Друзей связывала и некая тайна, небольшая или страшная, с какой точки зрения посмотреть. Тайна эта могла нанести непоправимый урон торговому дому Полозова, по крайней мере, среди старообрядцев, а ведь благосостояние дома зависело от них. Дело в том, что Лоллий курил, и прислуге приходилось бегать за табаком и бумагой, из которой Лоллий свертывал свои пахитосы. Не исключено, что они могли быть к тому же «подцвечены опиумом» («opium-tainted»), как папироски лорда Генри. Роман Оскара Уайльда был только что опубликован, и друзья вряд ли могли прочитать его, но знаменитую книгу Де Квинси Платон обнаружил в библиотеке Лоллия. Курение Лоллия должно было по возможности оставаться секретом от Евлалии Никандровны, но запах табака трудно было не почувствовать. Она опасалась, как бы запах не дошел до магазина. Она посылала горничную за табаком в дальний по возможности магазин, где не знали Полозовой, чтобы слух о такой покупке не распространялся среди соседей. Но больше всего ее пугала опасность, которой каждая папироса грозила здоровью и, может быть, жизни Лоллия. Поговорить с ним откровенно Евлалии Никандровне не удавалось. Лоллий категорически все отрицал. Поймать сына с поличным Евлалия Никандровна не смела. Потому ее и ужасали затяжные паузы в музицировании, когда сын ее тут же за стенкой рядом с ней затягивался смертельным ядом. Надо сказать, что Платон не был ему пособником, хотя и не выдавал друга. Что касается табака, староверская закваска действовала на Платона непререкаемо, и хотя бы в этом он противостоял соблазну Лоллия.
Однажды Платон задержался после летних каникул по причинам, о которых речь пойдет ниже. Лоллий почти уже не вставал в эти дни, утешаясь только запахом левкоев, которые мать заказывала для него в оранжерее. Пошатываясь, он подходил иногда к роялю, но играл недолго: без Платона ему не игралось. Наконец, Евлалия Никандровна была извещена то ли телеграммой, то ли нарочным, как это все еще водилось у старообрядцев, о том, что Платон возвращается завтра. Лоллий был как-то необычно взволнован этой радостной вестью. Он не спал ночь, что последнее время повторялось все чаще и чаще, а наутро особенно озаботился своей внешностью. Тут были тоже проблемы, нелегкие для Евлалии Никандровны. С детства Лоллий не выносил, когда стригут ему волосы. Кроме здоровья, это была еще одна помеха для хождения в гимназию. Белесые локоны Лоллия опускались уже далеко ниже плеч. «Хоть косу заплетай», – шутила мать, изредка ими играя, от чего Лоллий болезненно поеживался. В то же время едва ли не более болезненное значение Лоллий придавал тому, чтобы никто не видел, как у него пробивается борода.

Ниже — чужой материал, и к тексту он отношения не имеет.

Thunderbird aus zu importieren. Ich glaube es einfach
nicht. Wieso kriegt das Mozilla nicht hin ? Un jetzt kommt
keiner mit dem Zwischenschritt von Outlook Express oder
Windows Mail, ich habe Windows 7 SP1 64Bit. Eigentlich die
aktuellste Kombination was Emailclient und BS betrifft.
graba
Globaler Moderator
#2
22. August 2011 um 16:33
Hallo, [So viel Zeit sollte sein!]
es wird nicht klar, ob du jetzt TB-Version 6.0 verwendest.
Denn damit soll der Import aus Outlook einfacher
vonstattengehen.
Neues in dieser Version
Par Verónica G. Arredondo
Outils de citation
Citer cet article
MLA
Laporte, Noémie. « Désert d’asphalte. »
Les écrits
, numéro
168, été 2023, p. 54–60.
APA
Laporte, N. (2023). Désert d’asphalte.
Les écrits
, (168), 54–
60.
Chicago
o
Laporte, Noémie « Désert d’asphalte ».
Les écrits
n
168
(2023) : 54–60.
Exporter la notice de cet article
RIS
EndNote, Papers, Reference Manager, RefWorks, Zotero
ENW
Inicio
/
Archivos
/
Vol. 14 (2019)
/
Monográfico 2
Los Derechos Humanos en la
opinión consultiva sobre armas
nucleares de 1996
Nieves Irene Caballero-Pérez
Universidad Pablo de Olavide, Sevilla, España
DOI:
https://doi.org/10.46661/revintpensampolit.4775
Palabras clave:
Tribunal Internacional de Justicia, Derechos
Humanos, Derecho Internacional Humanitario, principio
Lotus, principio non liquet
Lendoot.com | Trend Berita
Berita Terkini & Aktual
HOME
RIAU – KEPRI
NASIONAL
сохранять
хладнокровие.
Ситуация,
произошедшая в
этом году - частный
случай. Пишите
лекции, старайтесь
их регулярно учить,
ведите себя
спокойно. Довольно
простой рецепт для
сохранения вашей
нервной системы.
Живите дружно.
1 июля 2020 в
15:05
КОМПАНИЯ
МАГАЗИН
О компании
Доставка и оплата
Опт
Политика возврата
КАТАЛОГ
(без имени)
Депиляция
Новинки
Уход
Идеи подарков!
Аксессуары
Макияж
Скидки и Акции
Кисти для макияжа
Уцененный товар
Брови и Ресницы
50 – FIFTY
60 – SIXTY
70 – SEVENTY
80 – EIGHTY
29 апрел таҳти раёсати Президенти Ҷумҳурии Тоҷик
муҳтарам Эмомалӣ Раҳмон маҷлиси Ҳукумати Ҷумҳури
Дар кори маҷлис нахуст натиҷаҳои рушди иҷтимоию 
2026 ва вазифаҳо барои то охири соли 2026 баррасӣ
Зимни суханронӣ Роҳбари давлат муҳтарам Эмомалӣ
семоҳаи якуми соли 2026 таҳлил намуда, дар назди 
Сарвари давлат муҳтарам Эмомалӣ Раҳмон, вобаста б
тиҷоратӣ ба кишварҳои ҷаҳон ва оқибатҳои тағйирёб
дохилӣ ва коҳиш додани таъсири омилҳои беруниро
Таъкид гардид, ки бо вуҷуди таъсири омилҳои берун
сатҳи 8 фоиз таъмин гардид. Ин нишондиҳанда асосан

Лоллий всегда брился сам, не терпя при этом посторонних глаз. Не сказывался ли в нем наследственный старообрядческий синдром, ощущающий брадобритие как смертный грех, когда при этом нечто вынуждало его как можно дольше делать вид, что борода все еще не растет? Так или иначе Лоллий никогда не брился не только в присутствии матери, но и в присутствии Платона. Бритву он сам себе купил, прятал под матрасом и сам направлял ее. Нечего и говорить, что бритва была опасная и очень острая.